I experienced the 1st generation chinese/russian linguistic barrier myself too. I think the big reason why is because there is an engineer shortage, or science grad student 'shortage', so many candidates are going to come from their social networks, which are probably mostly russian or chinese. They themselves don't feel comfortable with the external language and culture, so they associate with people they feel more comfortable speaking with and it self perpetuates. It only goes away when their children are born in the next generation, or they are isolated enough that they are forced to integrate.
Conversely, you may simply feel "isolated" all the time and not realize it.
The author of this article describes a sense of collectivism when she moved to Oakland. For whatever reason, she views black people as more "like her" than others and enjoys the resulting tribalist feelings. Take that away and she feels something is missing.
I too am the odd man out - obvious foreigner in India. I do not get to enjoy feelings of tribalism. But I don't feel different than in the us - stick me in a room full of lower middle class Americans and I'm still not enjoying any particular sense of belonging. They aren't "my people", they are just people. I never get to enjoy these positive feelings of tribalism.

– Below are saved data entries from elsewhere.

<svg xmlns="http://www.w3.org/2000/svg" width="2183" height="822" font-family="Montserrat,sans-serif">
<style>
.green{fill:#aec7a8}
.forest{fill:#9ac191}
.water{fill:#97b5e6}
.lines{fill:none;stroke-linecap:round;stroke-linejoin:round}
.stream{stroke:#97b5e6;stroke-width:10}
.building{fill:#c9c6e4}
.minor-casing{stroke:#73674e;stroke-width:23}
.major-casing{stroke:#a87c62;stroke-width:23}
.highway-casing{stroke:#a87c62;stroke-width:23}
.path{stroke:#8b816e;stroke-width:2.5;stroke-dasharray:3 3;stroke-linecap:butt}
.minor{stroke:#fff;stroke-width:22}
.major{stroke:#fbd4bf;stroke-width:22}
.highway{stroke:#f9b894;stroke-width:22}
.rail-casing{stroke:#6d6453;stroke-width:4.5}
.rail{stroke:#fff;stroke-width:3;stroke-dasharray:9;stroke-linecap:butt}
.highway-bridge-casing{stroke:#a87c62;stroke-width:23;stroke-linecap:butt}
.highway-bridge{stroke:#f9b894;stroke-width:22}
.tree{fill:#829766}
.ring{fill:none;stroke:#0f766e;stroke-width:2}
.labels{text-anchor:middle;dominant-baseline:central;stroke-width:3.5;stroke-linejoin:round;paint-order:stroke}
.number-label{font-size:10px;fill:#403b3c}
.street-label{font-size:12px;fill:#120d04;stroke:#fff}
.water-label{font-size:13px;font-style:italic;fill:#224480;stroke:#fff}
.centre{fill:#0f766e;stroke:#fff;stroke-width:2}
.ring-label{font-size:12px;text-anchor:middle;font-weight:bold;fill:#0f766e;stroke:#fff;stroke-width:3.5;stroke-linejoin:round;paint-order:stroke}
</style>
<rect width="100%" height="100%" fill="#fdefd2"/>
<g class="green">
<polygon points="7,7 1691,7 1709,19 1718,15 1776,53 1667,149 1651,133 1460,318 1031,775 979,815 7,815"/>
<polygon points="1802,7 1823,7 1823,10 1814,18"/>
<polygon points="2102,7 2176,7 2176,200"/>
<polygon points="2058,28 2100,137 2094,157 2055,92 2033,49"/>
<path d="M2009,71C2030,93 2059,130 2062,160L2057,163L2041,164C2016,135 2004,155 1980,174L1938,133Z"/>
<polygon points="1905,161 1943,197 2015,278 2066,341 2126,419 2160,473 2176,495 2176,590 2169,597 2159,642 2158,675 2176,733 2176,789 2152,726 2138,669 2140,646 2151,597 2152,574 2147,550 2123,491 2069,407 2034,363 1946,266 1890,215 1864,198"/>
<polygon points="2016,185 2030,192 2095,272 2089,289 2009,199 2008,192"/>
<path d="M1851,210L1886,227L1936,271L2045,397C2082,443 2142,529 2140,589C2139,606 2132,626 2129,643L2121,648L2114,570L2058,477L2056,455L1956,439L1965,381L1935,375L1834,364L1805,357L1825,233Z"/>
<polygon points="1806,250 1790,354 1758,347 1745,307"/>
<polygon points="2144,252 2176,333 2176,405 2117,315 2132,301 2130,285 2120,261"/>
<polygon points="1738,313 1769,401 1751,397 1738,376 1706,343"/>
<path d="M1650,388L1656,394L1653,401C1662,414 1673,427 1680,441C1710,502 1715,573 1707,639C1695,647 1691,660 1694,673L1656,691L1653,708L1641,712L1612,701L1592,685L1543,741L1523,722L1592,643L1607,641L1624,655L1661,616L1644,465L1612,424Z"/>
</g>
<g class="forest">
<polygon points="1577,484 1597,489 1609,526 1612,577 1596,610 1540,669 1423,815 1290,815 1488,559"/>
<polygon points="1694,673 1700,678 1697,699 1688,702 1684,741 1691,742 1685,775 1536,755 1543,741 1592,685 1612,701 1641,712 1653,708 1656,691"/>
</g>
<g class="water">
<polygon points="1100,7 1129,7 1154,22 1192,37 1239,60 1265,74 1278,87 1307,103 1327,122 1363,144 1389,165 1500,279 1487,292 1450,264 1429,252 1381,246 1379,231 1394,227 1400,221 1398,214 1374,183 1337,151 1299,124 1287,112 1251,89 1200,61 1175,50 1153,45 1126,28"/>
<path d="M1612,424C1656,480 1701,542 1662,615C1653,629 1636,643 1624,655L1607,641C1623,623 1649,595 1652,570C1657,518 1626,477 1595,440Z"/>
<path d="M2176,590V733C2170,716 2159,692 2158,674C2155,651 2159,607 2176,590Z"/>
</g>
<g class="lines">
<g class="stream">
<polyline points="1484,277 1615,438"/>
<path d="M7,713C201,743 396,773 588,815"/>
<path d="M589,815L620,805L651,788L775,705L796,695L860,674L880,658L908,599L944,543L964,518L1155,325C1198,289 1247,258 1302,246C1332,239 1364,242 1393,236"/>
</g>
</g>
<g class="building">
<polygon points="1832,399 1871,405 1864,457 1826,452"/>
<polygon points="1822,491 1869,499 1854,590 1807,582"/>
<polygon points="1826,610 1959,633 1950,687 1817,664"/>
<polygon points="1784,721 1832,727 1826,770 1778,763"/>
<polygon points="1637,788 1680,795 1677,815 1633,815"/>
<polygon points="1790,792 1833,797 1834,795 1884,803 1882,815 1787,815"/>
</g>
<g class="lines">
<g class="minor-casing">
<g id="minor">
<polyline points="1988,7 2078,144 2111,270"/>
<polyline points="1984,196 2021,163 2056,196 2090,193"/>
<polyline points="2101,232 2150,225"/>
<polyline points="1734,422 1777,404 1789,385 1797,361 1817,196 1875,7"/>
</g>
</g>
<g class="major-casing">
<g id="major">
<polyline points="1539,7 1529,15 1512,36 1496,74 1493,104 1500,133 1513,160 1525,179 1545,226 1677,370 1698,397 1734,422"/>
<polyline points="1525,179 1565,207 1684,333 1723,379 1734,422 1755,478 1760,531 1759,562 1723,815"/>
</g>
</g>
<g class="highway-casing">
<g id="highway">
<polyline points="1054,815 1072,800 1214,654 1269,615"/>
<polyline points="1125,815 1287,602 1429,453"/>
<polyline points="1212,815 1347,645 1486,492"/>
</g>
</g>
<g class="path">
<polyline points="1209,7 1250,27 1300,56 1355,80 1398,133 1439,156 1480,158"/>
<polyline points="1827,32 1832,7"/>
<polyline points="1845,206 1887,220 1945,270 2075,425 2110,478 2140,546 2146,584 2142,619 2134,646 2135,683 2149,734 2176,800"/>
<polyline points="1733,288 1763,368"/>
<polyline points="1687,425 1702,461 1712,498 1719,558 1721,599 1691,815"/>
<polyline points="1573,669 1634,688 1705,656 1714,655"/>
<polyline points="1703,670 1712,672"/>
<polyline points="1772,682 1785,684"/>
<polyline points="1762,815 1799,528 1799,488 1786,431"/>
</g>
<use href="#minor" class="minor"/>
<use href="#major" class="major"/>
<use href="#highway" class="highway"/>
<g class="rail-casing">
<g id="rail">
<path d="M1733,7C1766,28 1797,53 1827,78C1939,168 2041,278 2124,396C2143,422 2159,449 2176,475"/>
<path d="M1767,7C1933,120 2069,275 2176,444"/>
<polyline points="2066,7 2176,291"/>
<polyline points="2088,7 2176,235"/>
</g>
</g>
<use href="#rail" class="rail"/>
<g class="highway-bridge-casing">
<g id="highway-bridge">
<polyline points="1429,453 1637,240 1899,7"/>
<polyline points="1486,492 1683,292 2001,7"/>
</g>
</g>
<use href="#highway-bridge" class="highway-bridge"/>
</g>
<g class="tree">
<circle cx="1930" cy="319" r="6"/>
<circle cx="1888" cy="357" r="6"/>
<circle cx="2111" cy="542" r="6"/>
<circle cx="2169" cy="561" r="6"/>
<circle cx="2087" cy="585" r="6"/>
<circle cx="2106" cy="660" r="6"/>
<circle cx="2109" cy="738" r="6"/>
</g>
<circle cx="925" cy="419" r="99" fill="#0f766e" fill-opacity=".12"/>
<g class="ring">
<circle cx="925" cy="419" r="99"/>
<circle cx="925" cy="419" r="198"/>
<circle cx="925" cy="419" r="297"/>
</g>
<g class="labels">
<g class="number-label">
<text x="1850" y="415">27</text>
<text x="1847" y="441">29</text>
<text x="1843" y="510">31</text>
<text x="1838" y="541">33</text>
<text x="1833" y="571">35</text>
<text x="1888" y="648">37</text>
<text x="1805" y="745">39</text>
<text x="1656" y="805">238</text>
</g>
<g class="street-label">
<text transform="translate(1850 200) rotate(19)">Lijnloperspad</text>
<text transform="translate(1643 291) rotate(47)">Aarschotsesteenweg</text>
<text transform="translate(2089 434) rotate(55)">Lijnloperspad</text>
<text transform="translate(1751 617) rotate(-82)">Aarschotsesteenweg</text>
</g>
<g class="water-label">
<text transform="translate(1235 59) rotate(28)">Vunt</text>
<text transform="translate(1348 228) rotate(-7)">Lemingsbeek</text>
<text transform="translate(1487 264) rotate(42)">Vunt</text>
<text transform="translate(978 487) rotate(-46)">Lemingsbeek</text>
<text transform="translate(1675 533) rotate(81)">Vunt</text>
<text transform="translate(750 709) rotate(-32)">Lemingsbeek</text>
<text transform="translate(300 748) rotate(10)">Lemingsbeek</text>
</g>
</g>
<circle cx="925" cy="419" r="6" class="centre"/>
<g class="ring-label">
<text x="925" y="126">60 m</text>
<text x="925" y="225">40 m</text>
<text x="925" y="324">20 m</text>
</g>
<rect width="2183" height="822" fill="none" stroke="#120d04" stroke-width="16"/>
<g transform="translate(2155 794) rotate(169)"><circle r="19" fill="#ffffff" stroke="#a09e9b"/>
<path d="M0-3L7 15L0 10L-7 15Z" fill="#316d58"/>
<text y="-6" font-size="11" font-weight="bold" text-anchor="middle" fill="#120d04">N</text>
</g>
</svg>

>I'll admit there is a small part of me that gets slightly irritated every time we go through a hiring cycle and everyone who shows up for the interviews is Mandarin speaking Chinese
It depends, some of those firms offer comparatively low salaries to Americans and can positively exploit their own people (same ethnicity as company founders).
So at least for some companies with HQs in CN or TW, it's not surprising that you'd see few Americans --of those you see some are resurrecting their careers --so they'll take the cut.

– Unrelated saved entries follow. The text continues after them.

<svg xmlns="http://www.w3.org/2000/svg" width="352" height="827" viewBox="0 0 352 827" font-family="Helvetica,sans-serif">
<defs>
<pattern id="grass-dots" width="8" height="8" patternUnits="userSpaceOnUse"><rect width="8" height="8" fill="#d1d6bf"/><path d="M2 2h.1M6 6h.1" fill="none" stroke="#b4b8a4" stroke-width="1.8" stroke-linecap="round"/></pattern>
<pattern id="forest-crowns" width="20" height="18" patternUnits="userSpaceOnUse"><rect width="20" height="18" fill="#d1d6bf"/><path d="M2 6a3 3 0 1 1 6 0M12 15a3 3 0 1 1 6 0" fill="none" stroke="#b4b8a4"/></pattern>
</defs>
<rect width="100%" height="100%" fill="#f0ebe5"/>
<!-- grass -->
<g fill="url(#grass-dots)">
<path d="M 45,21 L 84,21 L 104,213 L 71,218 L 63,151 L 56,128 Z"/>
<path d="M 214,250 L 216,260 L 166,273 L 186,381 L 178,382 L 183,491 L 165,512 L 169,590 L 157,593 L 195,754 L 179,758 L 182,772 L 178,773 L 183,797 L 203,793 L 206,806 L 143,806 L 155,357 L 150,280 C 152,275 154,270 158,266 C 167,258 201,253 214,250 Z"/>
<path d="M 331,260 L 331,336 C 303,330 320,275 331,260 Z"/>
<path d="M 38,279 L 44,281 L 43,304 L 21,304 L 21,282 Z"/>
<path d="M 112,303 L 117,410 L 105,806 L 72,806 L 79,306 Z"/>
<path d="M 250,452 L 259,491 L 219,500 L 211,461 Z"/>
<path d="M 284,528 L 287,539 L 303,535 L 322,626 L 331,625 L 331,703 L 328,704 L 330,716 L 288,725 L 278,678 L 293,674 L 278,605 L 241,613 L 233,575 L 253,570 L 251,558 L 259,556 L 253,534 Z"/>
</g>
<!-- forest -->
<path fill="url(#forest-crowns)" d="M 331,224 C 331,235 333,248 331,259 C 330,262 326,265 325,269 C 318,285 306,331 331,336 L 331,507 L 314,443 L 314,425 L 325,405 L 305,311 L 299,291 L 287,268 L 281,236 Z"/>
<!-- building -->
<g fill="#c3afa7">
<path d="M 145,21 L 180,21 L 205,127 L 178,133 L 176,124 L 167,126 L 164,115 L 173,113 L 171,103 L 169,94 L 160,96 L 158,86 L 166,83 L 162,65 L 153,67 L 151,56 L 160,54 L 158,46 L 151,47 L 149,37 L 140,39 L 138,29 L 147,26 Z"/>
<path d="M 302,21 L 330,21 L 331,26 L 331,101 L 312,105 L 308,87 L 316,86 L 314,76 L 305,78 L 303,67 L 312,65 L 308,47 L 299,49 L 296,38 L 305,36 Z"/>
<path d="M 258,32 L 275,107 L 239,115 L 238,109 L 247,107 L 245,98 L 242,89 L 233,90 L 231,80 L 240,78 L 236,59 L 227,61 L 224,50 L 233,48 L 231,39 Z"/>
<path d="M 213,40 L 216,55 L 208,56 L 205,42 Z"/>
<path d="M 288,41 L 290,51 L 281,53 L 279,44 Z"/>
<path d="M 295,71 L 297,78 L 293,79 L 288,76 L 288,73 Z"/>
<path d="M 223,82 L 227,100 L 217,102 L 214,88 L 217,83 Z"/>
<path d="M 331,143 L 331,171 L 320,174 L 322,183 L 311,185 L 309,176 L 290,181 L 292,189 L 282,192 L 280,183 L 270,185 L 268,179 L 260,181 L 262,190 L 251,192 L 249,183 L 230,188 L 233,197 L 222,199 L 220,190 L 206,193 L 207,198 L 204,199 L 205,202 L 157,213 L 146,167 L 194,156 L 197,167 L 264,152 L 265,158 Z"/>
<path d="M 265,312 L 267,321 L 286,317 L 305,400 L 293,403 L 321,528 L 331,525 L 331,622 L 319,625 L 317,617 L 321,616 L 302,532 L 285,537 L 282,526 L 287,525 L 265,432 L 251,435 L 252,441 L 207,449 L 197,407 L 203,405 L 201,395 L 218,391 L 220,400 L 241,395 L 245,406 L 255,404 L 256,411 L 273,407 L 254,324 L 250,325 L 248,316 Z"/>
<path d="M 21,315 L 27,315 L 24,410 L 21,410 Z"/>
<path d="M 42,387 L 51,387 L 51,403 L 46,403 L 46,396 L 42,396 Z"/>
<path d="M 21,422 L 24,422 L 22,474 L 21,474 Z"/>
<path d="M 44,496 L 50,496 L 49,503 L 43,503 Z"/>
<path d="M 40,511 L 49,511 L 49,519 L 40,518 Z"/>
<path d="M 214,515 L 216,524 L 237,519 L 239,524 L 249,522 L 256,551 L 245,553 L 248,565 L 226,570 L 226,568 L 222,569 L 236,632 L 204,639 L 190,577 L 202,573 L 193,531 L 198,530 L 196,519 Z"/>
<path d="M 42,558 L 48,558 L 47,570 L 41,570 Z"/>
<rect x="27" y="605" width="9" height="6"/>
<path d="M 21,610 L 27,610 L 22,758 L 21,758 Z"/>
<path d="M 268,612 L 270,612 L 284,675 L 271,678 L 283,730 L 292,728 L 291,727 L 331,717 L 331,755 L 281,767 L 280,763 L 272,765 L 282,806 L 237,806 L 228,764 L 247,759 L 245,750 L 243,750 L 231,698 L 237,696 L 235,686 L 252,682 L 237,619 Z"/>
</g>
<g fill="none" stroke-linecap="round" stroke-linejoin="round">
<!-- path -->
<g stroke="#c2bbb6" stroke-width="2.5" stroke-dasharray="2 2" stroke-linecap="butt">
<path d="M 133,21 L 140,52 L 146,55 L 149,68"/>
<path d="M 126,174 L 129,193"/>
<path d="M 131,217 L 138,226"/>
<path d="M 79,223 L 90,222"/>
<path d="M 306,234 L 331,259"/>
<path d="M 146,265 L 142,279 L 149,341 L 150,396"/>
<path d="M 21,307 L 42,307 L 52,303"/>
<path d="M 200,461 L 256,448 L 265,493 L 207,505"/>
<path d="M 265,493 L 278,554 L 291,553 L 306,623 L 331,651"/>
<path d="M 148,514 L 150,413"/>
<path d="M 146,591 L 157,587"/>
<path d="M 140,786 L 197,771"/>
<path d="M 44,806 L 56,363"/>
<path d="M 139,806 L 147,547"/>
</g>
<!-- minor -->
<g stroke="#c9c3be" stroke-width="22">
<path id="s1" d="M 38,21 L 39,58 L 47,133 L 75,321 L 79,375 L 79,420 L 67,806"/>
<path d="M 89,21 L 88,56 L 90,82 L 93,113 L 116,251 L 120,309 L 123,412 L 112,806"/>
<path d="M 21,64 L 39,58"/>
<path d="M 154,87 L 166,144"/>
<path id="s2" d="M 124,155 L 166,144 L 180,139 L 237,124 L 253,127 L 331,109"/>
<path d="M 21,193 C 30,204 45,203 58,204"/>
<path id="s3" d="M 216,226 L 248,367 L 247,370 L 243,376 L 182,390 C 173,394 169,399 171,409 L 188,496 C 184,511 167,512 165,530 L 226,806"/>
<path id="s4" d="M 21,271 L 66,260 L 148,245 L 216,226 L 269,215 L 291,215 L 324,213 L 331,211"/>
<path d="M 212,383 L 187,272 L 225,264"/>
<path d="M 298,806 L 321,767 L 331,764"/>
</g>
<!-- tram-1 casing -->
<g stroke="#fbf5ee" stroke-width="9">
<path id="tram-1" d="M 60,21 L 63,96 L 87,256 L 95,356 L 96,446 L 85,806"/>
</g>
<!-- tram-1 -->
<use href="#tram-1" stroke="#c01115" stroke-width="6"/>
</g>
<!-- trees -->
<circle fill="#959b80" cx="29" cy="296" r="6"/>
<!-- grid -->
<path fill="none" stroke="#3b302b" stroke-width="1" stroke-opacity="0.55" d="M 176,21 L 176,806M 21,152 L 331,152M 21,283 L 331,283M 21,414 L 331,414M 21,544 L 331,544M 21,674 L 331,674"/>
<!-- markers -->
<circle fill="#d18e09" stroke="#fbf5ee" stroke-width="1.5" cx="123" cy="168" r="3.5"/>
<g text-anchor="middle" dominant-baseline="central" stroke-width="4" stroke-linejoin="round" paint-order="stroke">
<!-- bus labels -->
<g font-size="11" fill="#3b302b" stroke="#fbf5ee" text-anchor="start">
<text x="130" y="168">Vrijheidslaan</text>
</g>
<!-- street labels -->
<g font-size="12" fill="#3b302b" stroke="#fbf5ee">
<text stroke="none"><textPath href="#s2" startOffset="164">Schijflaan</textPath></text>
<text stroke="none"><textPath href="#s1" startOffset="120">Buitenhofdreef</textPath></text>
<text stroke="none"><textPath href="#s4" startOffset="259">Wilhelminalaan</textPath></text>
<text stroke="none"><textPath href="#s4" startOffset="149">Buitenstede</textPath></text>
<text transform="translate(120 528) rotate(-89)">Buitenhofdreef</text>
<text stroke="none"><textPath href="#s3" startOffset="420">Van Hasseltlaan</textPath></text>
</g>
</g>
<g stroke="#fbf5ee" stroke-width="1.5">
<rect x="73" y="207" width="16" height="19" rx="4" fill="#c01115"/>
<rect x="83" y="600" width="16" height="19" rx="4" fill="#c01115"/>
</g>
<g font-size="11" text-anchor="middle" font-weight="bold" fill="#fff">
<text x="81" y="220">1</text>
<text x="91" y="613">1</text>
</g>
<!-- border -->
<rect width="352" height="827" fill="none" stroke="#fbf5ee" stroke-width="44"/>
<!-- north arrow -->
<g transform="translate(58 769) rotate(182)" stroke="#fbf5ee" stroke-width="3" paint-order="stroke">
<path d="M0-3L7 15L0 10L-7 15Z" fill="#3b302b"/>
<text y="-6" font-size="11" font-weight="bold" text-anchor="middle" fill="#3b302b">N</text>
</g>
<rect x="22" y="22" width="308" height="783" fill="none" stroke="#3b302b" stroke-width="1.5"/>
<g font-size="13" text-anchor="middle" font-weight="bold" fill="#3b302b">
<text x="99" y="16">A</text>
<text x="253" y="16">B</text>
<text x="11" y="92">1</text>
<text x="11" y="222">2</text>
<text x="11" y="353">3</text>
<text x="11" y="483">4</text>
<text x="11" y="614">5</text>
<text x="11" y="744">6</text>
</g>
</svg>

I think this is really interesting: a lack of pressure to assimilate or conform because you never could belong anyway. Do you think this affects your ability to move forward in the company, if that's something you want?
Even though you don't feel you fit in in the US, do you ever feel relief at just not getting attention for being different?
I only care about my research and not climbing the ladder. My hope is that my research will be great enough that I won't have to conform to climb the ladder, but that is a gamble.
> Even though you don't feel you fit in in the US, do you ever feel relief at just not getting attention for being different?
I've never really had that feeling before; I never get into the situation where I feel like I'm with "my own people."
I don't necessarily feel I'm with my "own people" when I go to France or Spain, but the relief I felt on leaving Egypt was palpable. I was either an oddity or a target everywhere I traveled in Egypt (not a target for harassment, really, but a walking wallet). I've had experiences with Vietnamese kids exclaiming at how comically pale I am. Can't go grocery shopping without getting noticed. No one notices me in Europe.
Good luck with the research gamble from someone like-minded.
We generally feel a lack of belonging; some of us try to fit in and are successful at it, but some of us just live with it. Our management team really does try to help out, but there is also some pressure to participate in lab-wide activities that leads to tension (e.g. no, I don't really want to sing, dance at the gala this year). While working, side conversations are often in Chinese (I speak Chinese better than most of us, but still not enough to participate very well), and there are all sorts of comical culture shock experiences even after being here for 7 years. And really, what can be expected when the workplace is 90%+ one way? I think our lab handles it as best as it can.
Here is the twist: there is no pressure to assimilate because well, I could never be Chinese. But back in the states (or even Europe), I don't feel like I really fit in either despite matching the ethnic and gender standard. There is not much to match me to my colleagues, and there is a lot of pressure to assimilate since at first glance, I should be able to.